June 10th is the anniversary of the tragedy in the French village of Oradour-sur-Glane in 1944. I previously blogged about Oradour-sur-Glane at https://furtherglory.wordpress.com/2010/04/03/oradour-sur-glane-shown-in-the-tv-series-the-world-at-war/
There are two sides to the Oradour-sur-Glane story: the official version and the German side of the story.
The official story of the massacre at Oradour-sur-Glane is told in a 190-page book entitled Oradour-sur-Glane, a Vision of Horror. This is the Official Publication of the Remembrance Committee and the National Association of the Families of the Martyrs of Oradour-sur-Glane, written by Guy Pauchou, sub-prefect of Rochechouart, which is a nearby town, and Dr. Pierre Masfrand, the curator of the ruins of Oradour-sur-Glane.

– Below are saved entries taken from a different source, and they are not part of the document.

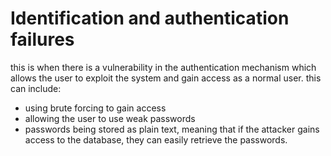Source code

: # Identification and authentication failures
this is when there is a vulnerability in the authentication mechanism which allows the user to exploit the system and gain access as a normal user.
this can include:
- using brute forcing to gain access
- allowing the user to use weak passwords
- passwords being stored as plain text, meaning that if the attacker gains access to the database, they can easily retrieve the passwords.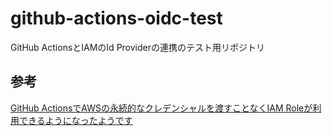 # github-actions-oidc-test

GitHub ActionsとIAMのId Providerの連携のテスト用リポジトリ

## 参考

[GitHub ActionsでAWSの永続的なクレデンシャルを渡すことなくIAM Roleが利用できるようになったようです](https://dev.classmethod.jp/articles/github-actions-without-permanent-credential/)
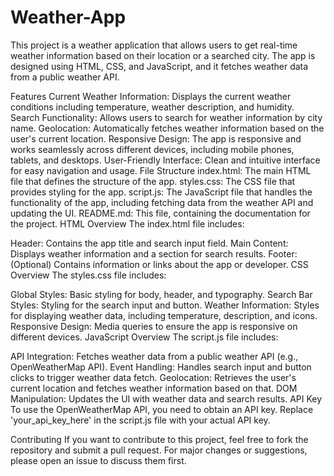 # Weather-App
This project is a weather application that allows users to get real-time weather information based on their location or a searched city. The app is designed using HTML, CSS, and JavaScript, and it fetches weather data from a public weather API.

Features
Current Weather Information: Displays the current weather conditions including temperature, weather description, and humidity.
Search Functionality: Allows users to search for weather information by city name.
Geolocation: Automatically fetches weather information based on the user's current location.
Responsive Design: The app is responsive and works seamlessly across different devices, including mobile phones, tablets, and desktops.
User-Friendly Interface: Clean and intuitive interface for easy navigation and usage.
File Structure
index.html: The main HTML file that defines the structure of the app.
styles.css: The CSS file that provides styling for the app.
script.js: The JavaScript file that handles the functionality of the app, including fetching data from the weather API and updating the UI.
README.md: This file, containing the documentation for the project.
HTML Overview
The index.html file includes:

Header: Contains the app title and search input field.
Main Content: Displays weather information and a section for search results.
Footer: (Optional) Contains information or links about the app or developer.
CSS Overview
The styles.css file includes:

Global Styles: Basic styling for body, header, and typography.
Search Bar Styles: Styling for the search input and button.
Weather Information: Styles for displaying weather data, including temperature, description, and icons.
Responsive Design: Media queries to ensure the app is responsive on different devices.
JavaScript Overview
The script.js file includes:

API Integration: Fetches weather data from a public weather API (e.g., OpenWeatherMap API).
Event Handling: Handles search input and button clicks to trigger weather data fetch.
Geolocation: Retrieves the user's current location and fetches weather information based on that.
DOM Manipulation: Updates the UI with weather data and search results.
API Key
To use the OpenWeatherMap API, you need to obtain an API key. Replace 'your_api_key_here' in the script.js file with your actual API key.

Contributing
If you want to contribute to this project, feel free to fork the repository and submit a pull request. For major changes or suggestions, please open an issue to discuss them first.
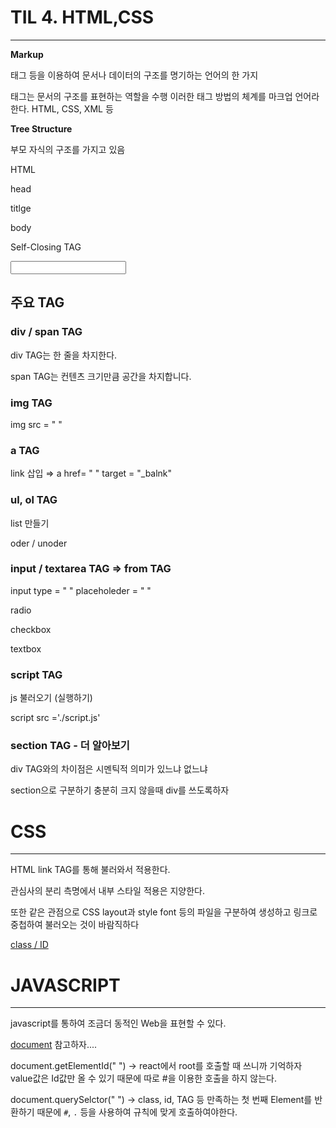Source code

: # TIL 4. HTML,CSS

---

**Markup** 

태그 등을 이용하여 문서나 데이터의 구조를 명기하는 언어의 한 가지

태그는 문서의 구조를 표현하는 역할을 수행 이러한 태그 방법의 체계를 마크업 언어라 한다. HTML, CSS, XML 등

**Tree Structure**

부모 자식의 구조를 가지고 있음

HTML

head

titlge

body

Self-Closing TAG

<input />

## 주요 TAG

### div / span TAG

div TAG는 한 줄을 차지한다.

span TAG는 컨텐츠 크기만큼 공간을 차지합니다.

### img TAG

img src = " "

### a TAG

link 삽입 ⇒ a href= " " target = "_balnk"

### ul, ol TAG

list 만들기

oder / unoder

### input / textarea TAG ⇒ from TAG

input type = " " placeholeder = " "

radio

checkbox

textbox

### script TAG

js 불러오기 (실행하기)

script src ='./script.js'

### section TAG - 더 알아보기

div TAG와의 차이점은 시멘틱적 의미가 있느냐 없느냐

section으로 구분하기 충분히 크지 않을때 div를 쓰도록하자

# CSS

---

HTML link TAG를 통해 불러와서 적용한다.

관심사의 분리 측명에서 내부 스타일 적용은 지양한다.

또한 같은 관점으로 CSS layout과 style font 등의 파일을 구분하여 생성하고 링크로 중첩하여 불러오는 것이 바람직하다

[class / ID](https://www.notion.so/093d8c56ce5b411784dc340be949a473)

# JAVASCRIPT

---

javascript를 통하여 조금더 동적인 Web을 표현할 수 있다.

[document](https://developer.mozilla.org/ko/docs/Web/API/Document) 참고하자....

document.getElementId(" ") → react에서 root를 호출할 때 쓰니까 기억하자 value값은 Id값만 올 수 있기 때문에 따로 #을 이용한 호출을 하지 않는다.

document.querySelctor(" ") → class, id, TAG 등 만족하는 첫 번째 Element를 반환하기 때문에 `#`, `.` 등을 사용하여 규칙에 맞게 호출하여야한다.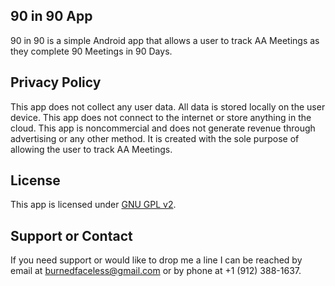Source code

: ## 90 in 90 App

90 in 90 is a simple Android app that allows a user to track AA Meetings as they complete 90 Meetings in 90 Days. 

## Privacy Policy
This app does not collect any user data. All data is stored locally on the user device. This app does not connect to the internet or store anything in the cloud. This app is noncommercial and does not generate revenue through advertising or any other method. It is created with the sole purpose of allowing the user to track AA Meetings.

## License
This app is licensed under [GNU GPL v2](https://www.gnu.org/licenses/old-licenses/gpl-2.0.en.html). 


## Support or Contact

If you need support or would like to drop me a line I can be reached by email at <burnedfaceless@gmail.com> or by phone at +1 (912) 388-1637.
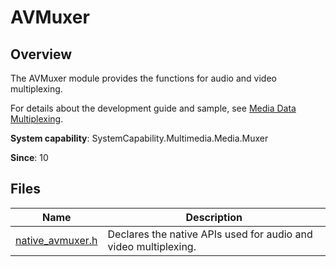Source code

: # AVMuxer

## Overview

The AVMuxer module provides the functions for audio and video multiplexing.

For details about the development guide and sample, see [Media Data Multiplexing](../../media/avcodec/audio-video-muxer.md).

**System capability**: SystemCapability.Multimedia.Media.Muxer

**Since**: 10

## Files

| Name| Description|
| -- | -- |
| [native_avmuxer.h](capi-native-avmuxer-h.md) | Declares the native APIs used for audio and video multiplexing.|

The book tells the official story of the destruction of the peaceful village of Oradour-sur-Glane on June 10, 1944 when 642 innocent men, women and children were brutally murdered for no reason at all and the whole town was destroyed by Waffen-SS soldiers in Hitler’s elite army.
Read more at http://www.scrapbookpages.com/Oradour-sur-Glane/Story/OfficialStory.html
One of the first sights that can be seen on the entrance road into the ruined village is the “Tragic Well,” where dead bodies that had been thrown into the well were found. The photo below was taken from inside the enclosure of an old farmstead; it shows the old well with a wooden cross placed beside it.
According to Philip Beck, who wrote a book about Oradour-sur-Glane, entitled Oradour, Village of the Dead, the names of the victims whose bodies were found in the well are unknown. Out of the 642 people murdered in the village by the SS soldiers, the bodies of only 52 were ever identified. But according to defense testimony at the Nuremberg IMT, the SS claimed to have found a number of bodies of German soldiers in the well.
Here is the German version of the Oradour-sur-Glane story:
On 10 June 1944, two platoons of soldiers in the 3rd company of Der Führer regiment of Das Reich division in the Waffen-SS army, under the command of Captain Otto Kahn and accompanied by Battalion Commander Adolf Diekmann, went to the village of Oradour-sur-Glane for the express purpose of searching for another battalion commander, Major Helmut Kämpfe, a beloved officer and a close personal friend of Diekmann, who was missing. It was known that Kämpfe’s car had been ambushed and that he had been kidnapped by members of the Maquis, who were part of the FTP, a French Communist resistance organization, commanded by Georges Guingouin. It was believed that the Maquis was planning to ceremoniously execute Kämpfe that very day.
Diekmann had received information that morning from two collaborators in the French Milice (secret police), who told him that Kämpfe was being held prisoner in Oradour-sur-Glane and that the Maquisards, as the resistance fighters were called, were planning to burn Kämpfe alive. This information was confirmed by German intelligence reports.
Another SS officer, named Karl Gerlach, had been kidnapped the day before by the Maquis and taken to Oradour-sur-Glane, after he had offered to give information to their leader in exchange for his life. In the village, Gerlach saw members of the Maquis, including women who were dressed in leather jackets and wearing steel helmets, the clothing of Resistance fighters. He escaped, wearing nothing but his underwear, just as they were preparing to execute him. He gave this information to Diekmann and showed him the location of Oradour-sur-Glane on a map.
Read more at http://www.scrapbookpages.com/Oradour-sur-Glane/Story/Synopsis02.html
The photo above shows unburned body parts, found with clothing still intact, in the ruins of the Church in Oradour-sur-Glane.
The photo below shows the burned corpse of Dr. Jean Desourteaux, the mayor of the town. His body was one of only 52 victims that could be positively identified.
In spite of the fact that the evidence shows that the church in Oradour-sur-Glane was destroyed by bombs stored in the church by the resistance fighters in the town, the official story, that you must believe if you don’t want to go to prison, is that the German soldiers set fire to the church.
Vincent Reynouard was imprisoned because he contradicted the official story of Oradour-sur-Glane.